┌─ Records shown

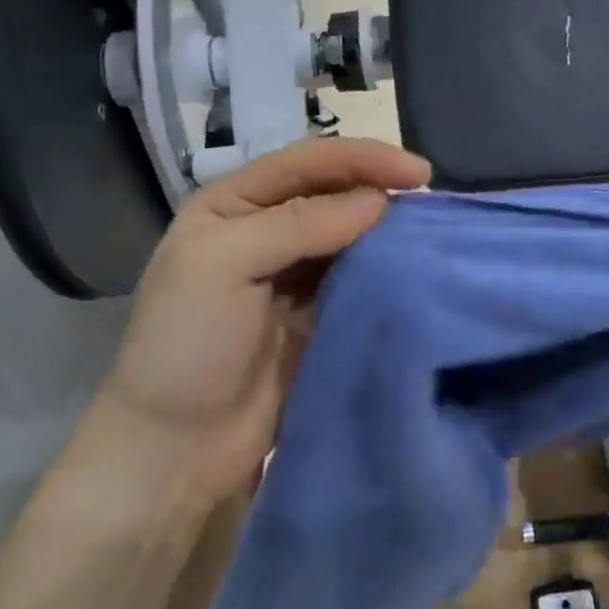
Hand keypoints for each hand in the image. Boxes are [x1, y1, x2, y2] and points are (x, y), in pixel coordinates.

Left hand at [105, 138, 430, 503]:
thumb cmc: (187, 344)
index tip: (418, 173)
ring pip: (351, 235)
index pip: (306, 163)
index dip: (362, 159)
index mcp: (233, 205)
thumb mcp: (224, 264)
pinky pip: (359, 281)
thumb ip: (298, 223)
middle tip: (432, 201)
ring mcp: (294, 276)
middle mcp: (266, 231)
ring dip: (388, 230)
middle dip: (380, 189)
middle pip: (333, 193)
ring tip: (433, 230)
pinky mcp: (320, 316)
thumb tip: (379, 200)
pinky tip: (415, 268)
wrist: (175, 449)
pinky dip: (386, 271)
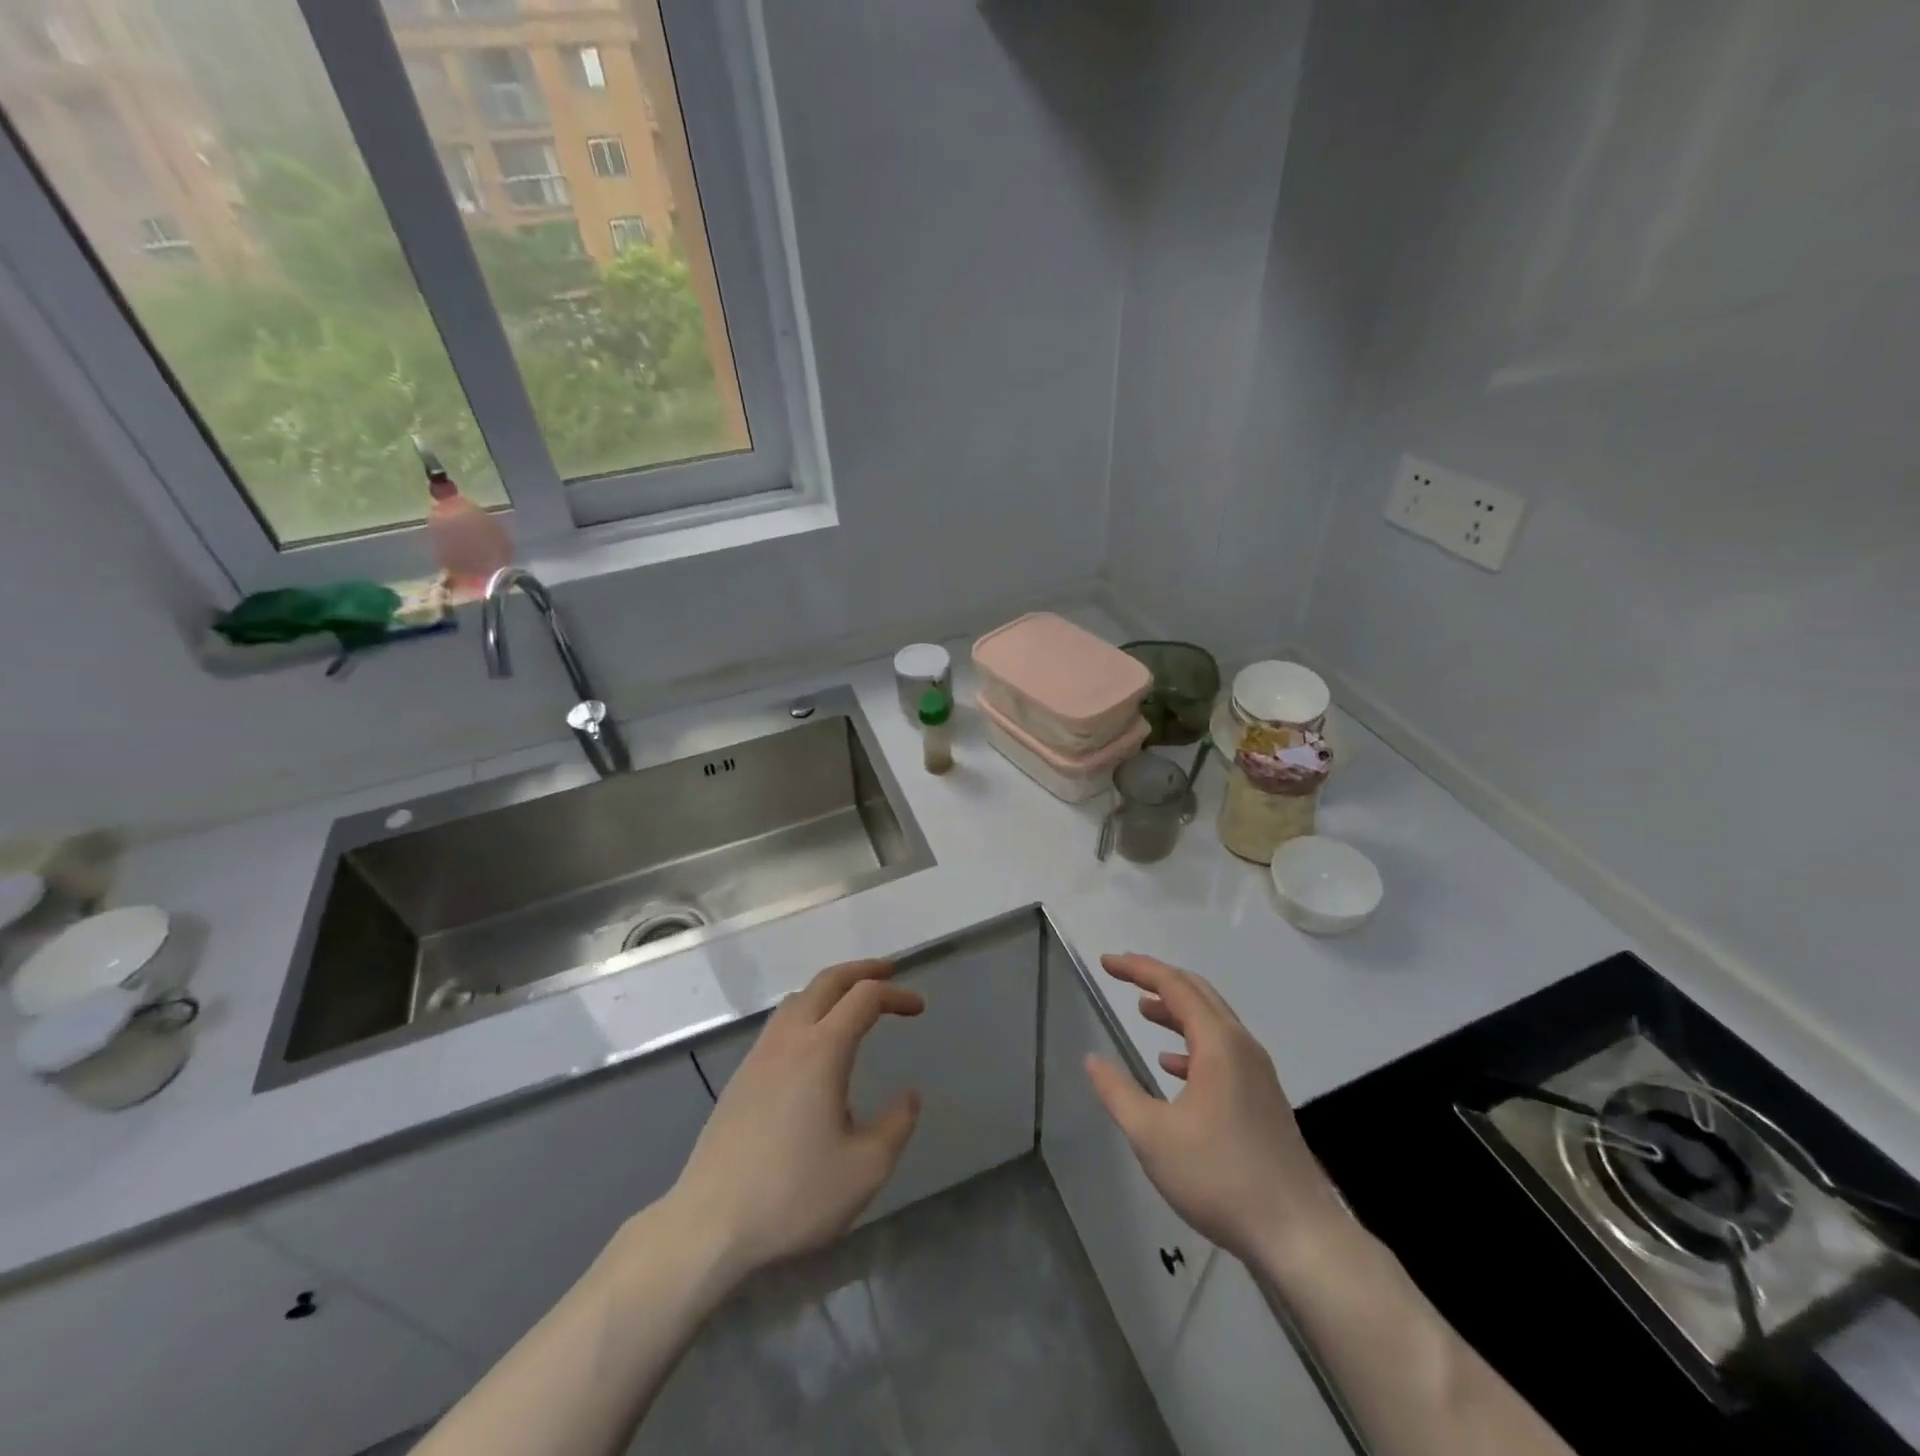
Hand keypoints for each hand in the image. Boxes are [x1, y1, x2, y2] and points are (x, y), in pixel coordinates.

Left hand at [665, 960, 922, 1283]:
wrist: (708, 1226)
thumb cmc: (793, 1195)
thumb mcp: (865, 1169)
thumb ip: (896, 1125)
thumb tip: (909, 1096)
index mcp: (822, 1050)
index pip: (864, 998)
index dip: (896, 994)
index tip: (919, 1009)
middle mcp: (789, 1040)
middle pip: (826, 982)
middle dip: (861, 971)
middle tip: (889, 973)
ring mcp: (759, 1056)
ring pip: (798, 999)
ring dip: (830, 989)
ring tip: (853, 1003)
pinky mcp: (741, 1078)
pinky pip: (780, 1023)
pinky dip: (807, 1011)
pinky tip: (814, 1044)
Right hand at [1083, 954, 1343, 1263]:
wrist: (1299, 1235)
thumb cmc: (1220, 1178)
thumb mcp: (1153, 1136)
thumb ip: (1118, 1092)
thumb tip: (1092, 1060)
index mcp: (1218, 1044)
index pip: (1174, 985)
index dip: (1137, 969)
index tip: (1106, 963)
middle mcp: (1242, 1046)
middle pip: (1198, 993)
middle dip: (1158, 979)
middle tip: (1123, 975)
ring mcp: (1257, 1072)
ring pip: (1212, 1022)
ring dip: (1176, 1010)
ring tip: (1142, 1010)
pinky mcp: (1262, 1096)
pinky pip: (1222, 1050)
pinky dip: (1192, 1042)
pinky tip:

└─

- Action item: Find "ring pip: (798, 999)" in the records. Copy its line and every line after it, exactly, through the last one.

- Written reply:
ring pip: (798, 999)
ring dip: (830, 989)
ring tip: (853, 1003)
pinky mcp: (741, 1078)
pinky pip: (780, 1023)
pinky dip: (807, 1011)
pinky tip: (814, 1044)
Right hand at [1083, 954, 1343, 1263]:
wrist: (1299, 1235)
thumb cmc: (1220, 1178)
thumb mcp: (1153, 1136)
thumb ip: (1118, 1092)
thumb tip: (1092, 1060)
index mcp: (1218, 1044)
index pip: (1174, 985)
index dip: (1137, 969)
index tip: (1106, 963)
middle mcp: (1242, 1046)
middle pip: (1198, 993)
middle dip: (1158, 979)
middle tip: (1123, 975)
ring mcp: (1257, 1072)
ring pip: (1212, 1022)
ring dip: (1176, 1010)
ring tip: (1142, 1010)
pinky mcp: (1262, 1096)
pinky pip: (1222, 1050)
pinky dip: (1192, 1042)
pinky tip:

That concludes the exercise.